The issue of switching or interchangeability is being evaluated in biosimilar clinical trials with a single switch from the reference product to the biosimilar with no significant changes in efficacy, safety and immunogenicity noted with the switch to CT-P13. In addition, ongoing studies in Norway — where the government has mandated switches from infliximab to CT-P13 — should provide us significant data on patients undergoing a single switch. What will happen with therapeutic substitution and multiple therapeutic switches is unknown. This will require a robust post-marketing surveillance program to determine if this will be an issue regarding loss of efficacy or toxicity. The FDA has mandated that each biosimilar will have different nomenclature which will allow for appropriate monitoring. At present, none of the biosimilars have sought approval for interchangeability and the FDA has yet to provide guidelines on the criteria for a biosimilar to receive approval for interchangeability.

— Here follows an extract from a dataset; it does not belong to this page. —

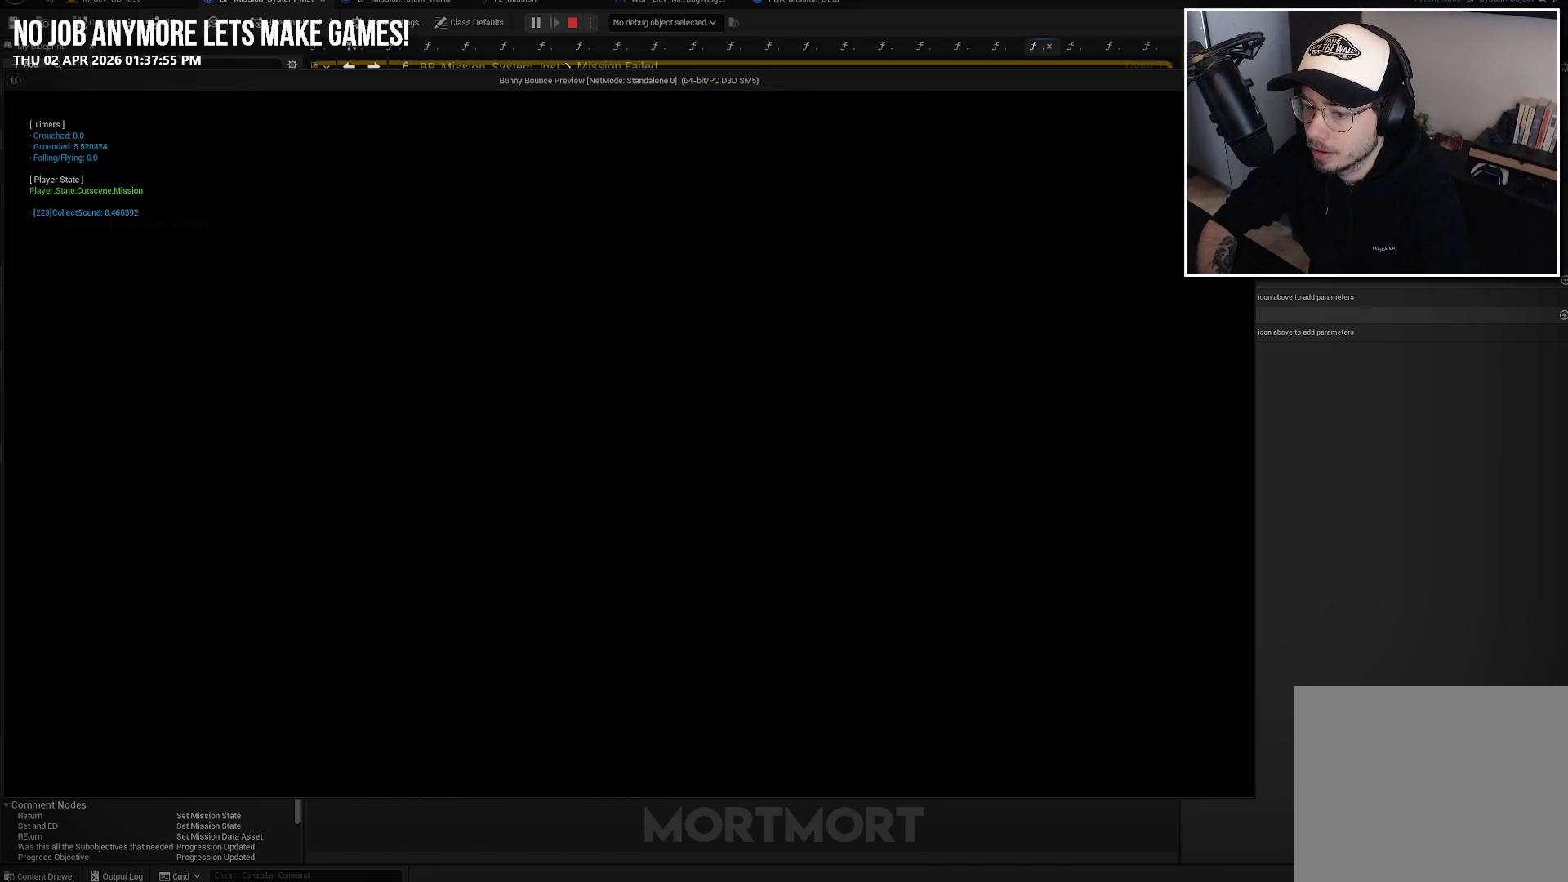
{"buttons": [], "left_stick": "center", "right_stick": "center", "events": []}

Biosimilars are actively under development not only for infliximab, but also for etanercept, rituximab and adalimumab. A biosimilar etanercept has been approved in Europe. The hope is with reduced cost there will be greater access to patients with expected improvement in patient outcomes. Some have projected a cost savings of $47 billion in the first 10 years after approval. When the therapies will get to market is unknown as the pharmaceutical companies plan to fight their approval based on multiple patents taken out since approval, which will remain in place after the initial patents lapse. Nevertheless, the introduction of biosimilars to rheumatology is coming and will have significant impact on how health care providers manage patients and hopefully improve quality of life for more rheumatic disease patients.